As a young man of 38, as Cory Aquino’s undersecretary of the budget, he helped devise the 1986 tax reform program that simplified income tax and introduced value added tax. .

In 1981 he helped design the local government code of the Philippines.

As President Estrada’s budget secretary from 1998 to 2001, he introduced transparency in the allocation and spending of public funds. Called the WYSWIG – an acronym for what you see is what you get – the system has simplified budget fund releases.

He reformed public procurement using information and communication technologies.

As President Duterte’s budget secretary, he pursued an expansionary fiscal policy to finance investment in human capital and physical infrastructure.

He coined the mantra “The Golden Age of Infrastructure” or what is commonly referred to as Build, Build, Build, ushered the Philippines into the modern era because the Duterte administration poured 5 trillion pesos in the infra.

Meanwhile, during his short stint as BSP Governor, he enabled more than 30 million Filipinos to have a bank account, through the power of digitalization.

It will also use this power to cut red tape, reduce corruption and improve governance.

He has kept the Philippine banking system liquid, stable and proactive.

At BSP, Ben became the world’s greatest central banker. When the worst pandemic of the century hit, he acted quickly and decisively.

It poured an unprecedented 2.3 trillion pesos into the financial system to help the economy recover.

It lent 540 billion pesos to the Duterte government to procure vaccines and help the needy and displaced.

He said: “We looked for solutions and acted boldly in the face of difficult situations.”

His audacity transformed the economy, transformed the people, transformed the

Philippines.

No other government official, in fact, no other Filipino, has done more to help our people and our economy recover during the pandemic.

From the depths of despair with an economic decline of 16.9% in the second quarter of 2020, the worst crisis in the country’s history, the economy has recovered strongly, with an impressive growth of 8.3% in the first quarter. of 2022.

It has made our money plastic, tactile, metallic, luminous and waterproof; and put animals and flora and nature pictures on it. Like the sampaguita, the eagle, the pearl of the South Seas, the Tubbataha reef.

More than seven out of 10 Filipinos are fully immunized. It means herd immunity. This herd immunity restored the health of Filipinos and restored the health of the economy as Filipinos began to spend money again – to go out, dine, shop or simply enjoy daily outdoor fun.

And the Philippines have proven their resilience. It retained its investment grade ratings. This should lead to a cheap cost of capital, more jobs, more financial stability and some of the highest growth rates in Asia and the world of emerging economies.

Ben became the best central banker in the world when he was barely a year in the job.
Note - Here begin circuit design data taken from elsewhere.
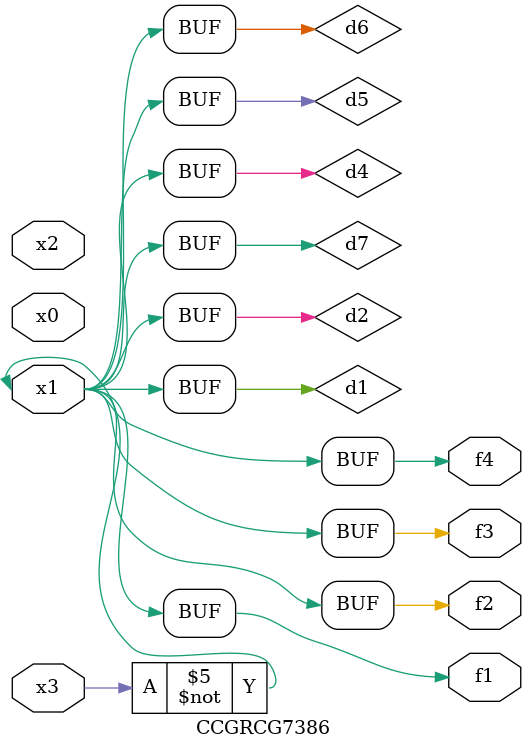
<source format=v>
module CCGRCG7386(
	input x0, x1, x2, x3,
	output f1, f2, f3, f4
);

	wire d1, d2, d3, d4, d5, d6, d7;

	not (d1, x3);
	buf (d2, x1);
	xnor (d3, d1, d2);
	nor (d4, d1);
	buf (d5, d1, d2);
	buf (d6, d4, d5);
	nand (d7, d4);
	assign f1 = d6;
	assign f2 = d7;
	assign f3 = d6;
	assign f4 = d6;
endmodule

</source>
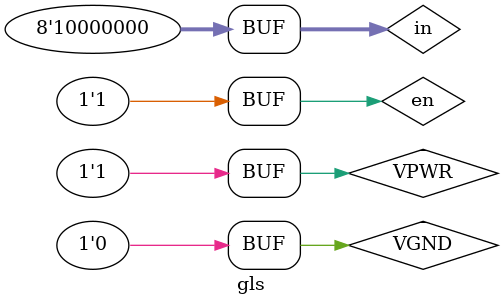
<source format=v>


`define UNIT_DELAY #1
`define FUNCTIONAL
`define USE_POWER_PINS
`include "primitives.v"
`include "sky130_fd_sc_hd.v"
`include "dvsd_pe.lvs.powered.v"

module gls;

	reg en;
	reg [7:0] in;
	reg VGND, VPWR;
	
	wire eno, gs;
	wire [2:0] out;
	

 dvsd_pe uut (VGND, VPWR, en, eno, gs, in, out);

initial begin
	$dumpfile("gls.vcd");	
	$dumpvars(0,gls);
	
 in = 8'b00000000; en = 0; VGND = 0; VPWR = 1; #10;
 in = 8'b00000001; en = 1; VGND = 0; VPWR = 1; #10;
 in = 8'b00000010; en = 1; VGND = 0; VPWR = 1; #10;
 in = 8'b00000100; en = 1; VGND = 0; VPWR = 1; #10;
 in = 8'b00001000; en = 1; VGND = 0; VPWR = 1; #10;
 in = 8'b00010000; en = 1; VGND = 0; VPWR = 1; #10;
 in = 8'b00100000; en = 1; VGND = 0; VPWR = 1; #10;
 in = 8'b01000000; en = 1; VGND = 0; VPWR = 1; #10;
 in = 8'b10000000; en = 1; VGND = 0; VPWR = 1; #10;

 end
endmodule

</source>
Imagine what he can do, as the next finance secretary, managing Asia’s freest democracy, the world’s 12th largest consumer market and one of the world’s largest races – Filipinos.

So far, Ben is enthusiastic about his job as the next head of DOF.

As head of BBM’s economics team, he made many important promises – to reduce inflation from the current 5% to 4.6% for the whole of 2022 and between 2 and 4% in 2023; reduce the public deficit to a percentage of GDP or the value of economic output, from 7% to 3% by the end of the BBM presidency; ensuring that Filipinos become middle income with a single-digit incidence of poverty also during the same period; and to continue to pour money into Build, Build, Build, education and people’s health.

It does not seem focused on imposing new, higher taxes. But he wants to keep the current excise taxes on fuel and other refined petroleum products.

Excise duties and VAT collected this year could amount to 105.9 billion pesos.

Instead of giving up much of that tax money, Ben Diokno wants targeted aid to vulnerable sectors like jeepney drivers, fishermen and farmers.

Moreover, he fears that once excise taxes are reduced or abandoned, they will disappear forever.